Provided records:
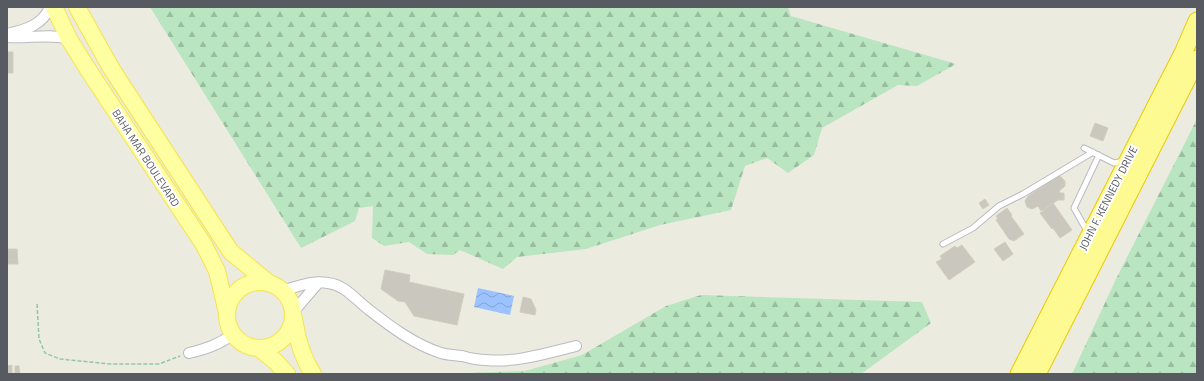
<svg xmlns="http://www.w3.org/2000/svg" width="1204" height="381" viewBox="0 0 1204 381" font-family="'Titillium Web',sans-serif">
<style>
.forest{fill:url(#forest-firs)}
.water{fill:url(#water-waves)}
.building{fill:#c9c7be;stroke:#d0cebd}
.lines{fill:none;stroke-linecap:round;stroke-linejoin:round}
.service-casing{stroke:#babbc2;stroke-width:7}
.minor-casing{stroke:#babbc2;stroke-width:12}
.primary-casing{stroke:#f6e34e;stroke-width:18}
.trunk-casing{stroke:#ebc900;stroke-width:19}
.path{stroke:#92c6aa;stroke-width:1.5;stroke-dasharray:4 2;stroke-linecap:butt}
.service{stroke:#fff;stroke-width:5}
.minor{stroke:#fff;stroke-width:10}
.primary{stroke:#feffa1;stroke-width:16}
.trunk{stroke:#fefa92;stroke-width:17}
.labels{text-anchor:middle;dominant-baseline:central;stroke-width:4;stroke-linejoin:round;paint-order:stroke}
.street-label{font-size:11px;fill:#585a61;stroke:#fff}
</style>
<defs>
<pattern id="forest-firs" width="22" height="20" patternUnits="userSpaceOnUse"><rect width="22" height="20" fill="#b9e5c1"/><path d="M5 1l3.5 6h-7zM16 11l3.5 6h-7z" fill="#99bda0"/></pattern>
<pattern id="water-waves" width="16" height="10" patternUnits="userSpaceOnUse"><rect width="16" height="10" fill="#9cc3ff"/><path d="M0 5q4-4 8 0t8 0" fill="none" stroke="#82a1d2"/></pattern>
</defs>
<rect width="100%" height="100%" fill="#ecebdf"/>
<!-- forest -->
<path class="forest" d="M 150,7 L 788,7 L 791,16 L 956,64 L 917,86 L 898,85 L 822,128 L 814,155 L 788,173 L 767,158 L 745,166 L 731,210 L 660,225 L 586,249 L 517,257 L 503,269 L 460,250 L 453,255 L 427,254 L 409,242 L 384,246 L 372,238 L 373,206 L 359,208 L 355,221 L 301,248 Z
M 1197,119 L 1197,374 L 1072,374 L 1116,279 Z
M 701,295 L 922,302 L 931,323 L 861,374 L 466,374 L 467,373 L 525,371 L 582,355 L 666,306 Z"/>
<!-- water -->
<path class="water" d="M 478,288 L 514,296 L 510,315 L 474,307 Z"/>
<!-- building -->
<path class="building" d="M 7,52 L 13,52 L 13,73 L 7,73 Z
M 1095,123 L 1108,128 L 1103,141 L 1090,136 Z
M 1060,176 L 1065,181 L 1065,186 L 1059,191 L 1060,193 L 1064,193 L 1064,200 L 1058,200 L 1041,211 L 1038,206 L 1032,209 L 1027,207 L 1025,201 L 1028,196 L 1057,177 Z
M 985,199 L 989,205 L 983,209 L 979,203 Z
M 1053,203 L 1072,230 L 1060,238 L 1053,228 L 1052,229 L 1040,213 Z
M 1007,208 L 1012,215 L 1011,216 L 1024,234 L 1014,241 L 1009,239 L 996,220 L 998,219 L 996,216 Z
M 1005,242 L 1013,254 L 1003,261 L 994,249 Z
M 962,245 L 975,262 L 949,280 L 936,262 L 942,259 L 940,256 L 955,246 L 957,248 Z
M 7,249 L 17,249 L 18,264 L 7,264 Z
M 385,270 L 410,275 L 409,282 L 464,294 L 457,325 L 414,316 L 405,302 L 398,301 L 381,289 Z
M 523,297 L 531,299 L 536,310 L 535,315 L 520,312 Z
M 12,365 L 12,374 L 7,374 L 7,366 Z
M 15,366 L 19,366 L 20,374 L 15,374 Z"/>
<g class="lines">
<defs>
<path id="service" d="M 1084,148 L 1114,163 L 1124,161
M 1087,231 L 1074,208 L 1099,155
M 943,244 L 973,228 L 999,206 L 1023,194 L 1093,152"/>
<path id="minor" d="M 7,34 C 25,30 43,25 50,7
M 7,37 C 28,39 49,33 69,39
M 283,290 C 298,287 312,280 328,283 C 345,285 355,299 368,309 C 390,326 413,344 441,353 C 447,355 455,355 462,356 C 469,358 478,360 486,360 C 516,363 547,353 576,346
M 294,311 L 319,282
M 189,353 C 205,349 219,345 233,334"/>
<path id="primary" d="M 54,7 L 69,39 L 87,68 L 204,245 L 217,271 L 227,313
M 77,7 L 111,68 L 152,131 L 231,252 L 269,283
M227 315a33 33 0 1 1 66 0a33 33 0 1 1-66 0Z
M 294,319 C 297,339 302,357 313,374
M 259,348 L 276,362 L 287,374"/>
<path id="trunk" d="M 1019,374 L 1184,51 L 1197,21
M 1037,374 L 1197,59"/>
</defs>
<!-- service casing -->
<use href="#service" class="service-casing"/>
<!-- minor casing -->
<use href="#minor" class="minor-casing"/>
<!-- primary casing -->
<use href="#primary" class="primary-casing"/>
<!-- trunk casing -->
<use href="#trunk" class="trunk-casing"/>
<!-- path -->
<path class="path" d="M 37,304 L 39,339 L 45,353 L 60,359 L 110,364 L 159,364 L 180,356"/>
<!-- service -->
<use href="#service" class="service"/>
<!-- minor -->
<use href="#minor" class="minor"/>
<!-- primary -->
<use href="#primary" class="primary"/>
<!-- trunk -->
<use href="#trunk" class="trunk"/>
</g>
<g class="labels">
<!-- street labels -->
<g class="street-label">
<text transform="translate(146 158) rotate(57)">BAHA MAR BOULEVARD</text>
<text transform="translate(1108 198) rotate(-63)">JOHN F. KENNEDY DRIVE</text>
</g>
</g>
<!-- border -->
<rect width="1204" height="381" fill="none" stroke="#585a61" stroke-width="16"/>
</svg>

Action item: Would you copy out every entry above word for word, without the pictures?

Exercise response:
<svg xmlns="http://www.w3.org/2000/svg" width="1204" height="381" viewBox="0 0 1204 381" font-family="'Titillium Web',sans-serif">
<style>
.forest{fill:url(#forest-firs)}
.water{fill:url(#water-waves)}
.building{fill:#c9c7be;stroke:#d0cebd}
.lines{fill:none;stroke-linecap:round;stroke-linejoin:round}
.service-casing{stroke:#babbc2;stroke-width:7}
.minor-casing{stroke:#babbc2;stroke-width:12}
.primary-casing{stroke:#f6e34e;stroke-width:18}
.trunk-casing{stroke:#ebc900;stroke-width:19}
.path{stroke:#92c6aa;stroke-width:1.5;stroke-dasharray:4 2;stroke-linecap:butt}
.service{stroke:#fff;stroke-width:5}
.minor{stroke:#fff;stroke-width:10}
.primary{stroke:#feffa1;stroke-width:16}
.trunk{stroke:#fefa92;stroke-width:17}
.labels{text-anchor:middle;dominant-baseline:central;stroke-width:4;stroke-linejoin:round;paint-order:stroke}
.street-label{font-size:11px;fill:#585a61;stroke:#fff}
</style>
<defs>
<pattern id="forest-firs" width="22" height="20" patternUnits="userSpaceOnUse"><rect width="22" height="20" fill="#b9e5c1"/><path d="M5 1l3.5 6h-7zM16 11l3.5 6h-7z" fill="#99bda0"/></pattern>
<pattern id="water-waves" width="16" height="10" patternUnits="userSpaceOnUse"><rect width="16" height="10" fill="#9cc3ff"/><path d="M0 5q4-4 8 0t8 0" fill="none" stroke="#82a1d2"/></pattern>
</defs>
<rect width="100%" height="100%" fill="#ecebdf"/>
<!-- forest -->
<path class="forest" d="M 150,7 L 788,7 L 791,16 L 956,64 L 917,86 L 898,85 L 822,128 L 814,155 L 788,173 L 767,158 L 745,166 L 731,210 L 660,225 L 586,249 L 517,257 L 503,269 L 460,250 L 453,255 L 427,254 L 409,242 L 384,246 L 372,238 L 373,206 L 359,208 L 355,221 L 301,248 Z
M 1197,119 L 1197,374 L 1072,374 L 1116,279 Z
M 701,295 L 922,302 L 931,323 L 861,374 L 466,374 L 467,373 L 525,371 L 582,355 L 666,306 Z"/>
<!-- water -->
<path class="water" d="M 478,288 L 514,296 L 510,315 L 474,307 Z"/>
<!-- building -->
<path class="building" d="M 7,52 L 13,52 L 13,73 L 7,73 Z
M 1095,123 L 1108,128 L 1103,141 L 1090,136 Z
M 1060,176 L 1065,181 L 1065,186 L 1059,191 L 1060,193 L 1064,193 L 1064,200 L 1058,200 L 1041,211 L 1038,206 L 1032,209 L 1027,207 L 1025,201 L 1028,196 L 1057,177 Z
M 985,199 L 989,205 L 983,209 L 979,203 Z
M 1053,203 L 1072,230 L 1060,238 L 1053,228 L 1052,229 L 1040,213 Z
M 1007,208 L 1012,215 L 1011,216 L 1024,234 L 1014,241 L 1009,239 L 996,220 L 998,219 L 996,216 Z
M 1005,242 L 1013,254 L 1003,261 L 994,249 Z
M 962,245 L 975,262 L 949,280 L 936,262 L 942,259 L 940,256 L 955,246 L 957,248 Z
M 7,249 L 17,249 L 18,264 L 7,264 Z
M 385,270 L 410,275 L 409,282 L 464,294 L 457,325 L 414,316 L 405,302 L 398,301 L 381,289 Z
M 523,297 L 531,299 L 536,310 L 535,315 L 520,312 Z
M 12,365 L 12,374 L 7,374 L 7,366 Z
M 15,366 L 19,366 L 20,374 L 15,374 Z"/>
<g class="lines">
<defs>
<path id="service" d="M 1084,148 L 1114,163 L 1124,161
M 1087,231 L 1074,208 L 1099,155
M 943,244 L 973,228 L 999,206 L 1023,194 L 1093,152"/>
<path id="minor" d="M 7,34 C 25,30 43,25 50,7
M 7,37 C 28,39 49,33 69,39
M 283,290 C 298,287 312,280 328,283 C 345,285 355,299 368,309 C 390,326 413,344 441,353 C 447,355 455,355 462,356 C 469,358 478,360 486,360 C 516,363 547,353 576,346
M 294,311 L 319,282
M 189,353 C 205,349 219,345 233,334"/>
<path id="primary" d="M 54,7 L 69,39 L 87,68 L 204,245 L 217,271 L 227,313
M 77,7 L 111,68 L 152,131 L 231,252 L 269,283
M227 315a33 33 0 1 1 66 0a33 33 0 1 1-66 0Z
M 294,319 C 297,339 302,357 313,374
M 259,348 L 276,362 L 287,374"/>
<path id="trunk" d="M 1019,374 L 1184,51 L 1197,21
M 1037,374 L 1197,59"/>
</defs>
<!-- service casing -->
<use href="#service" class="service-casing"/>
<!-- minor casing -->
<use href="#minor" class="minor-casing"/>
<!-- primary casing -->
<use href="#primary" class="primary-casing"/>
<!-- trunk casing -->
<use href="#trunk" class="trunk-casing"/>
<!-- path -->
<path class="path" d="M 37,304 L 39,339 L 45,353 L 60,359 L 110,364 L 159,364 L 180,356"/>
<!-- service -->
<use href="#service" class="service"/>
<!-- minor -->
<use href="#minor" class="minor"/>
<!-- primary -->
<use href="#primary" class="primary"/>
<!-- trunk -->
<use href="#trunk" class="trunk"/>
</g>
<g class="labels">
<!-- street labels -->
<g class="street-label">
<text transform="translate(146 158) rotate(57)">BAHA MAR BOULEVARD</text>
<text transform="translate(1108 198) rotate(-63)">JOHN F. KENNEDY DRIVE</text>
</g>
</g>
<!-- border -->
<rect width="1204" height="381" fill="none" stroke="#585a61" stroke-width="16"/>
</svg>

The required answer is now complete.